Die Parteien, deren Arbeitsverhältnis beendet ist, streiten darüber, ob der klägerische Anspruch auf eine variable Vergütung für das Jahr 2012 nach einer arbeitsvertraglichen Verfallklausel entfallen ist.

Der Kläger war bei der Beklagten als Vertriebsleiter beschäftigt. Das Arbeitsverhältnis endete nach Maßgabe des Abwicklungsvertrages vom 08.11.2013 (Anl. K 10, Bl. 48 ff. d. A.) aufgrund ordentlicher betriebsbedingter Kündigung mit Ablauf des 31.01.2014. In § 8 des Abwicklungsvertrages vereinbarten die Parteien eine Erledigungsklausel und nahmen hiervon ausdrücklich die Provisionsansprüche 2012 aus.

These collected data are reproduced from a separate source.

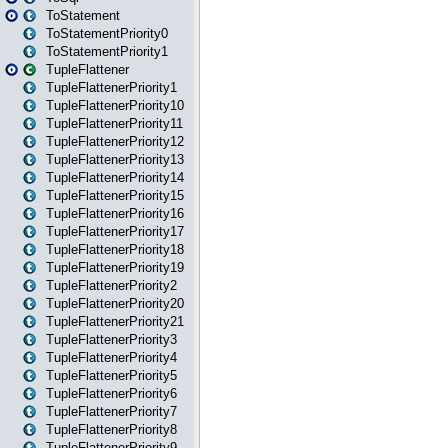
ToStatement
ToStatementPriority0
ToStatementPriority1
TupleFlattener
TupleFlattenerPriority1
TupleFlattenerPriority10
TupleFlattenerPriority11
TupleFlattenerPriority12
TupleFlattenerPriority13
TupleFlattenerPriority14
TupleFlattenerPriority15
TupleFlattenerPriority16
TupleFlattenerPriority17
TupleFlattenerPriority18
TupleFlattenerPriority19
TupleFlattenerPriority2
TupleFlattenerPriority20
TupleFlattenerPriority21
TupleFlattenerPriority3
TupleFlattenerPriority4
TupleFlattenerPriority5
TupleFlattenerPriority6
TupleFlattenerPriority7
TupleFlattenerPriority8
TupleFlattenerPriority9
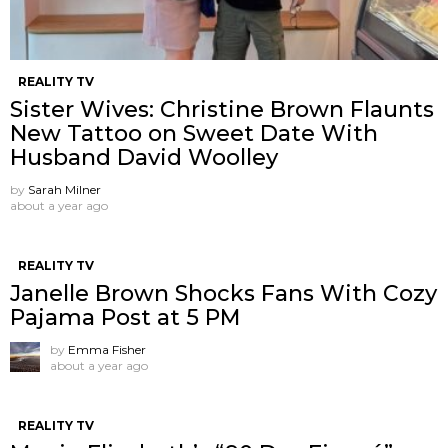
REALITY TV
Sister Wives: Christine Brown Flaunts
New Tattoo on Sweet Date With
Husband David Woolley
by
Sarah Milner
about a year ago
REALITY TV
Janelle Brown Shocks Fans With Cozy
Pajama Post at 5 PM
by
Emma Fisher
about a year ago
REALITY TV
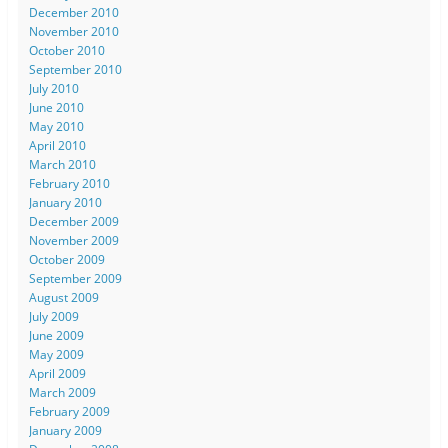
December 2010
November 2010
October 2010
September 2010
July 2010
June 2010
May 2010
April 2010
March 2010
February 2010
January 2010
December 2009
November 2009
October 2009
September 2009
August 2009
July 2009
June 2009
May 2009
April 2009
March 2009
February 2009
January 2009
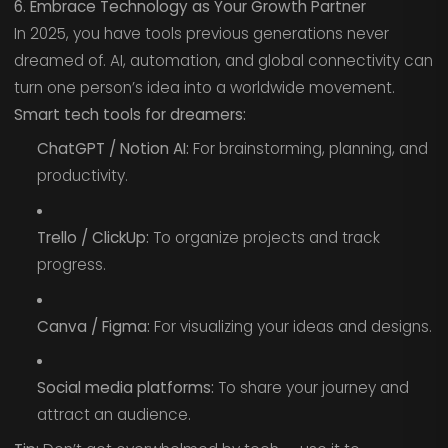
6. Embrace Technology as Your Growth Partner
In 2025, you have tools previous generations never
dreamed of. AI, automation, and global connectivity can
turn one person’s idea into a worldwide movement.
Smart tech tools for dreamers:
ChatGPT / Notion AI:
For brainstorming, planning, and
productivity.
Trello / ClickUp:
To organize projects and track
progress.
Canva / Figma:
For visualizing your ideas and designs.
Social media platforms:
To share your journey and
attract an audience.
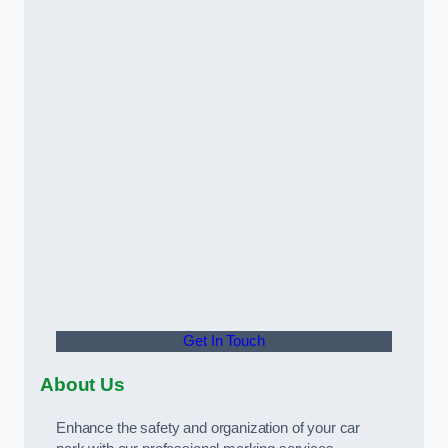
Get In Touch
About Us
Enhance the safety and organization of your car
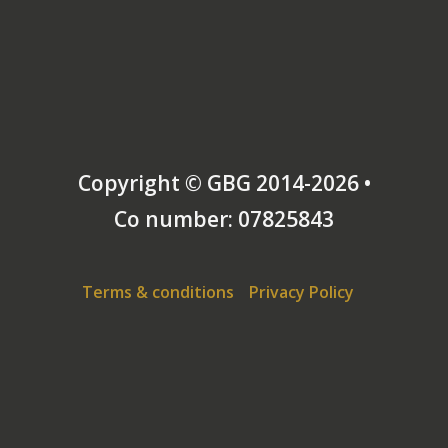
Copyright © GBG 2014-2026 •
Co number: 07825843
Terms & conditions
Privacy Policy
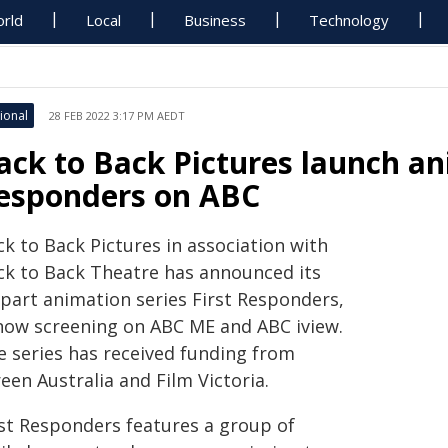
rld
Local
Business
Technology
ional
28 FEB 2022 3:17 PM AEDT
ack to Back Pictures launch an
esponders on ABC
k to Back Pictures in association with
ck to Back Theatre has announced its
-part animation series First Responders,
 now screening on ABC ME and ABC iview.
e series has received funding from
een Australia and Film Victoria.
rst Responders features a group of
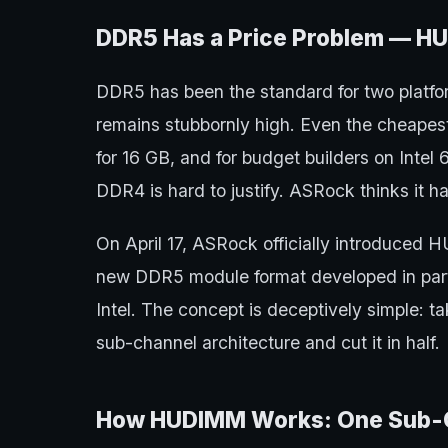
DDR5 Has a Price Problem — H
DDR5 has been the standard for two platfor
remains stubbornly high. Even the cheape
for 16 GB, and for budget builders on Intel
DDR4 is hard to justify. ASRock thinks it has
On April 17, ASRock officially introduc
new DDR5 module format developed in par
Intel. The concept is deceptively simple:
sub-channel architecture and cut it in half.
How HUDIMM Works: One Sub-Ch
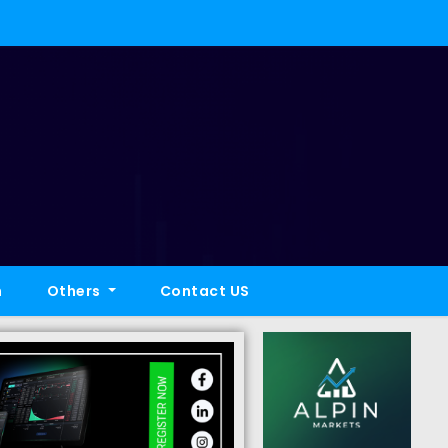
h
Others
Contact US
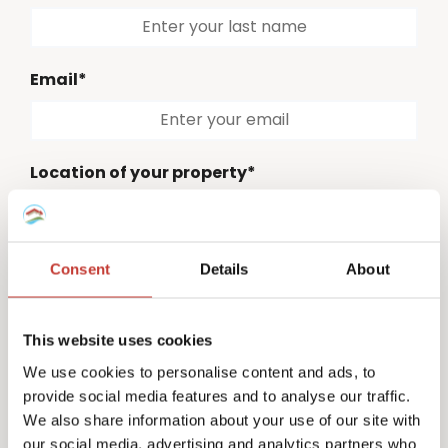
Email*
Location of your property*
Please select
Consent
Details
About
Country code*
Please select
This website uses cookies
Phone number*
We use cookies to personalise content and ads, to
provide social media features and to analyse our traffic.
We also share information about your use of our site with
our social media, advertising and analytics partners who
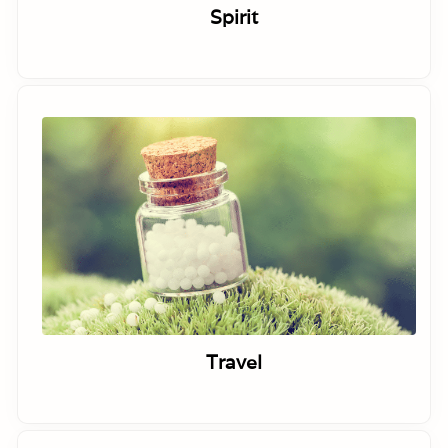
Spirit
Travel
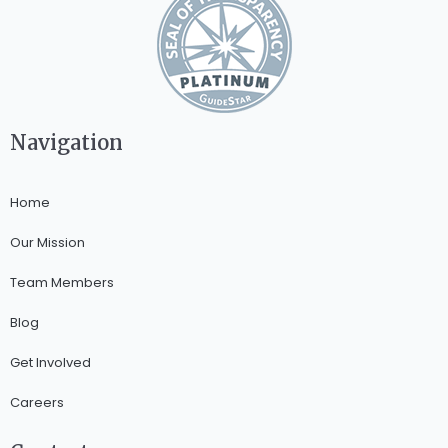
Navigation
Home
Our Mission
Team Members
Blog
Get Involved
Careers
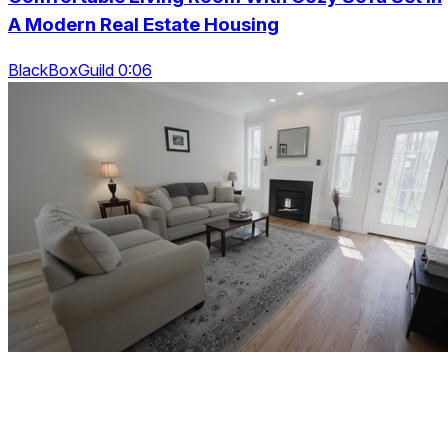
A Modern Real Estate Housing
BlackBoxGuild 0:06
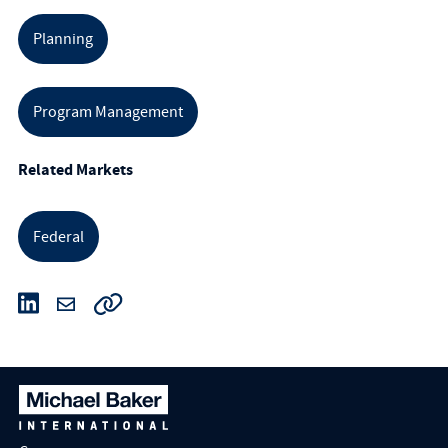
Planning
Program Management
Related Markets
Federal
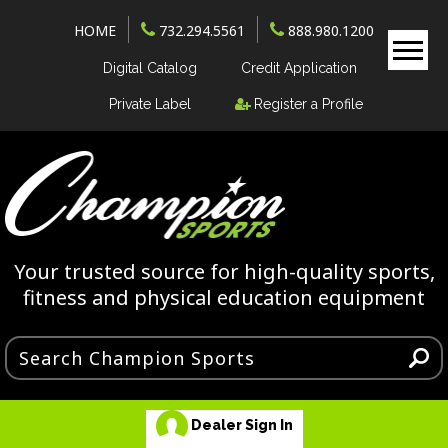
HOME
732.294.5561
888.980.1200
Digital Catalog
Credit Application
Private Label
Register a Profile
Your trusted source for high-quality sports,
fitness and physical education equipment
Dealer Sign In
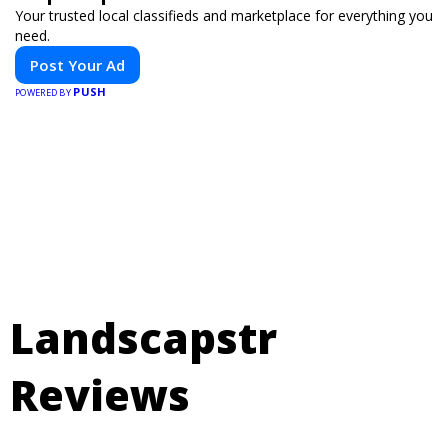
Your trusted local classifieds and marketplace for everything you
need.
Post Your Ad
PUSH
POWERED BY
Landscapstr
Reviews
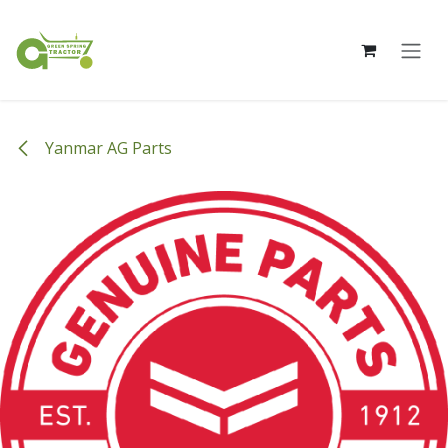
Skip to Content
Yanmar AG Parts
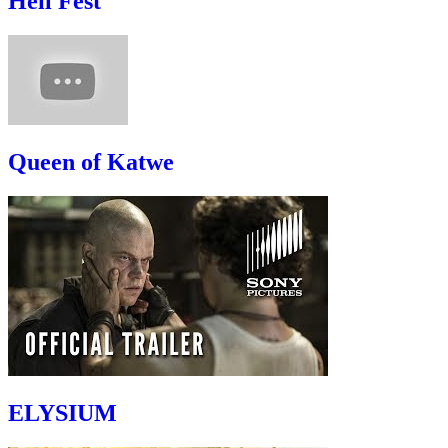
Hell Fest
Queen of Katwe
ELYSIUM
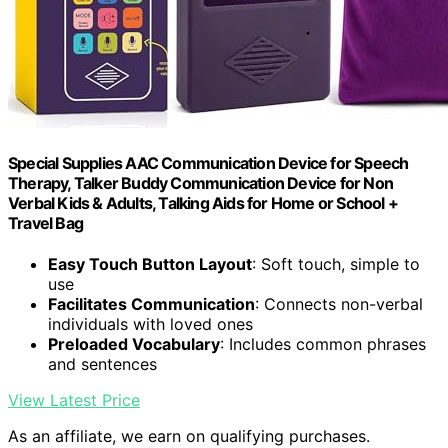
Special Supplies AAC Communication Device for Speech
Therapy, Talker Buddy Communication Device for Non
Verbal Kids & Adults, Talking Aids for Home or School +
Travel Bag
Easy Touch Button Layout
: Soft touch, simple to
use
Facilitates Communication
: Connects non-verbal
individuals with loved ones
Preloaded Vocabulary
: Includes common phrases
and sentences
View Latest Price
As an affiliate, we earn on qualifying purchases.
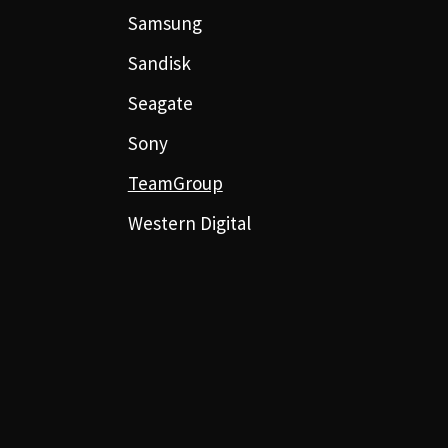
Samsung
Sandisk
Seagate
Sony
TeamGroup
Western Digital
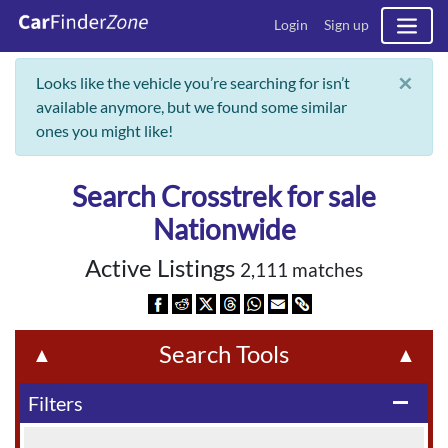
Login
Sign up
×
Looks like the vehicle you’re searching for isn’t
available anymore, but we found some similar
ones you might like!
Search Crosstrek for sale
Nationwide
Active Listings
2,111 matches
Search Tools
▲
▲
Filters
remove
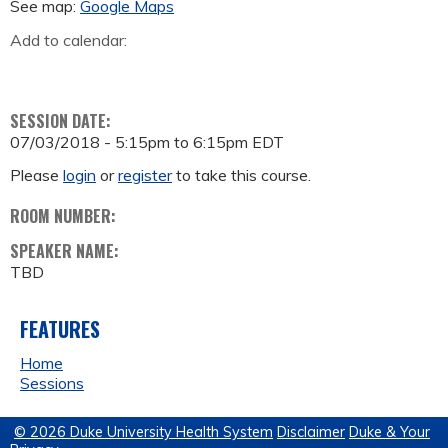
See map:
Google Maps
Add to calendar:
SESSION DATE:
07/03/2018 -
5:15pm
to
6:15pm
EDT
Please
login
or
register
to take this course.
ROOM NUMBER:
SPEAKER NAME:
TBD
FEATURES
Home
Sessions
© 2026 Duke University Health System
Disclaimer
Duke & Your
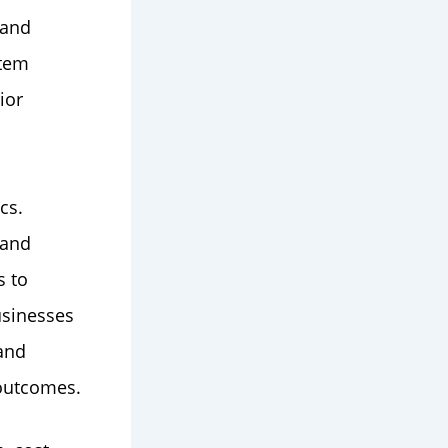
 and
stem
ior
cs.
 and
s to
usinesses
 and
outcomes.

Für 2012 bestand ein zwischenzeitlich der Höhe nach unstreitiger Anspruch des Klägers auf variable Vergütung in Höhe von 10.666,39 € brutto. Mit Schreiben vom 18.04.2013 (Anl. K 5, Bl. 15 d. A.) gab die Beklagte die Höhe der „Sonderzahlung“ mit 2.500,- € an und zahlte die variable Vergütung in dieser Höhe mit der April-Abrechnung 2013 aus. Mit Schreiben vom 17.05.2013 (Anl. K 7, Bl. 17 d. A.) bezifferte der Kläger seinen Provisionsanspruch für 2012 auf 12.300,- € und forderte die Auszahlung des hiernach noch ausstehenden Betrages. Mit Klageschrift vom 08.11.2013, beim Arbeitsgericht München eingegangen am 12.11.2013, beantragte der Kläger die Verurteilung der Beklagten zur Zahlung von variabler Vergütung für 2012 in Höhe von noch 8.166,39 € brutto. Die Klage wurde der Beklagten am 21.11.2013 zugestellt.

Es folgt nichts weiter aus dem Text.